$p(x_{new}|x)$ is the posterior predictive distribution. It can be computed as an integral over the parameter $\theta$ as stated in your question, in fact this is just an application of marginal probability density functions (https://en.wikipedia.org/wiki/Marginal_distribution): $p(x_{new}|x)=\int_\theta p(x_{new},\theta|x) d\theta$.
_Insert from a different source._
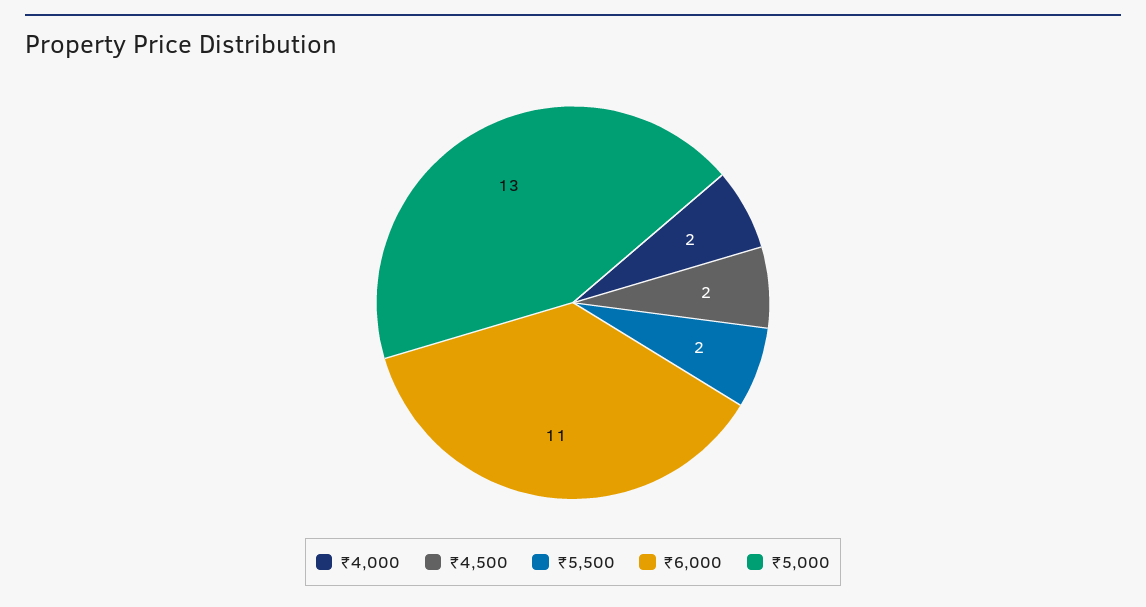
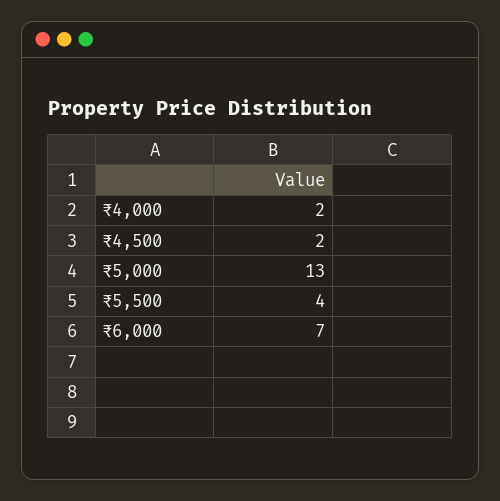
₹5,500: 2 -> 4
₹6,000: 11 -> 7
$p(x_{new})$ is the prior predictive distribution. $p(x_{new}|x)$ is never equal to $p(x_{new})$ except in trivial cases, because $x_{new}$ is not independent of $x$. When the slides mention independence of $x$ and $x_{new}$, they actually mean independence conditional on $\theta$ i.e. the only 'connection' between $x$ and $x_{new}$ is via the parameter $\theta$.
Conditional independence (https://en.wikipedia.org/wiki/Conditional_independence): in this context it means that $p(x_{new}|x,\theta)=p(x_{new}|\theta)$. This is a standard assumption that is made in Bayesian modelling. It's particularly clear that this is reasonable if, say, the data are (conditionally) independent Bernoulli trials with parameter $p$. If we know $p$, then knowing the outcome of any number of Bernoulli trials ($x$) won't tell us anything more about the outcome of future trials ($x_{new}$) (because they're conditionally independent). If we don't know $p$, then $x$ can tell us a lot about $x_{new}$ (because they're not independent).
If conditional independence doesn't hold, we can still proceed but the computations might be more complex. This might happen if, for example, $x$ comprises observation of a continuous time stochastic process over a time interval $[0,T]$ and $x_{new}$ is observations over the future interval $(T,T+1]$.